YOUR GOAL: Pull out every line in the records below that contains the string "Ремонт", and copy each one unchanged.

GIVEN RECORDS:

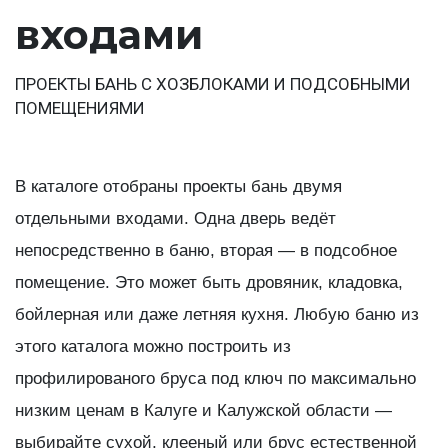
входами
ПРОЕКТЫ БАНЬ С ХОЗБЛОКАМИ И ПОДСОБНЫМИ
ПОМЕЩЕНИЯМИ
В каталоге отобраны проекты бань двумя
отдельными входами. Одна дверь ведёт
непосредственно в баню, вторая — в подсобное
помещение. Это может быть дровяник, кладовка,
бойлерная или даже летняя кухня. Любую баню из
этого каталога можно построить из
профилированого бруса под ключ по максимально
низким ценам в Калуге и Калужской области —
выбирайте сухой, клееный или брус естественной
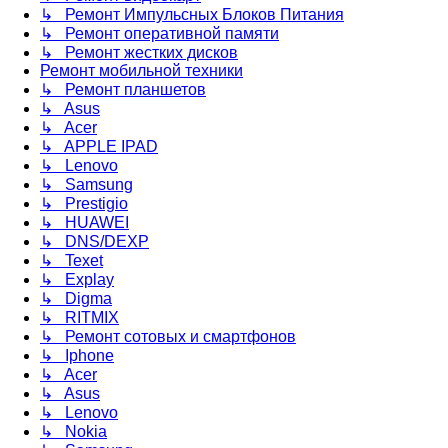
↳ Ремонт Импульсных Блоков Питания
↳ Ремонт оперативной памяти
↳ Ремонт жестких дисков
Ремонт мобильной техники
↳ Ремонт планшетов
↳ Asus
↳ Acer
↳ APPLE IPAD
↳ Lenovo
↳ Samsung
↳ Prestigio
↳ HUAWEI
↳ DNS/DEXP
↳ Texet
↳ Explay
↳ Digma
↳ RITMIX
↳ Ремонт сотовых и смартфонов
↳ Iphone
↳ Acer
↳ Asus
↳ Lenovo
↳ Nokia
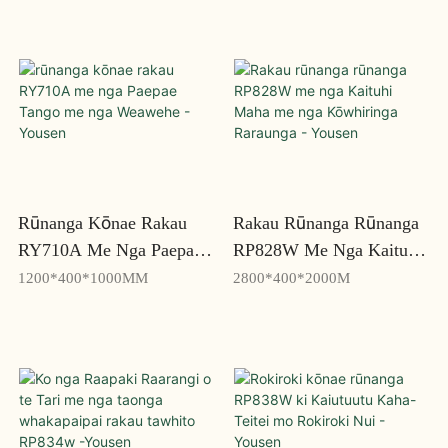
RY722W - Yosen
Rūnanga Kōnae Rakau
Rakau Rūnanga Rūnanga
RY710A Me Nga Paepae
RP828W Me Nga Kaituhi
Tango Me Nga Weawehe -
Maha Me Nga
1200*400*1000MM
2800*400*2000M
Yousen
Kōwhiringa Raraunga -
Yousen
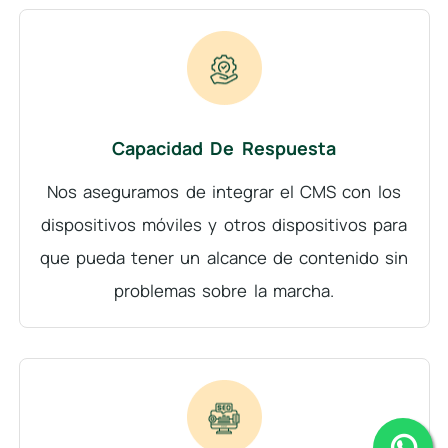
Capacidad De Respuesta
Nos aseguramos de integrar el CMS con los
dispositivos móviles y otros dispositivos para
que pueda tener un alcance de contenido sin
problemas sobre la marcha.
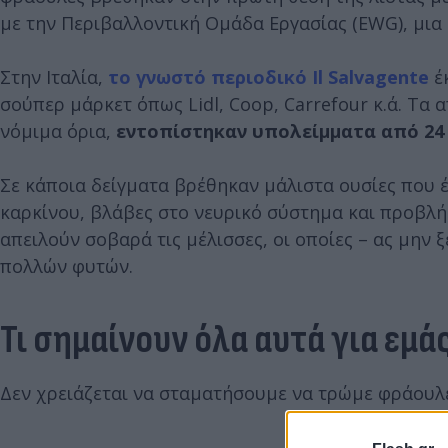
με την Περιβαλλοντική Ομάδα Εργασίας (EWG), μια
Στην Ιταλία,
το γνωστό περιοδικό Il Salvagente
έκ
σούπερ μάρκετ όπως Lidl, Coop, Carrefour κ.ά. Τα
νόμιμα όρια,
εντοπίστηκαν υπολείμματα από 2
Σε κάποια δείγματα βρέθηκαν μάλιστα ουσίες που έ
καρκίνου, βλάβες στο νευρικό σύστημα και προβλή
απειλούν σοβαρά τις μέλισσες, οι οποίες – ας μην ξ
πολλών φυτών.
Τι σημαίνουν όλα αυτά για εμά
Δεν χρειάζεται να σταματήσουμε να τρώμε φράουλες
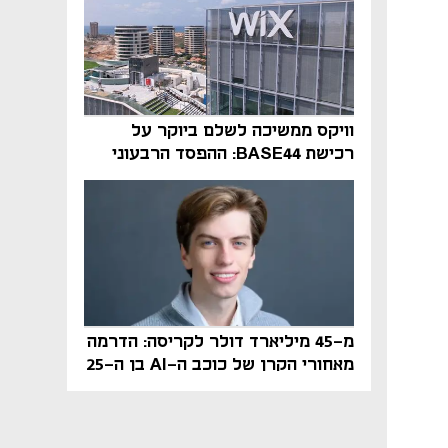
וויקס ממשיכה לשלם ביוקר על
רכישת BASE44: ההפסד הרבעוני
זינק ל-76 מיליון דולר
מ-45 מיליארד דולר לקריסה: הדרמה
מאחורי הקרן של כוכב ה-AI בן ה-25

ANSWER BELOW:
↳ Ремонт Импульсных Блоков Питания
↳ Ремонт оперативной памяти
↳ Ремонт жестких дисков
Ремонт мобильной техники
↳ Ремонт планшетов
↳ Ремонт сотовых и смартфонов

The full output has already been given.